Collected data
Start of Block

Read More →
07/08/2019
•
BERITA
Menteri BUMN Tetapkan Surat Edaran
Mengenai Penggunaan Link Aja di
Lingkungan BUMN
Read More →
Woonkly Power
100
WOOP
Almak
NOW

End of Block

◆ Directive ◆
Reproduce each entry from the records above, character for character.

◆ Task answer ◆
Read More →
07/08/2019
•
BERITA
Menteri BUMN Tetapkan Surat Edaran
Mengenai Penggunaan Link Aja di
Lingkungan BUMN
Read More →
Woonkly Power
100
WOOP
Almak
NOW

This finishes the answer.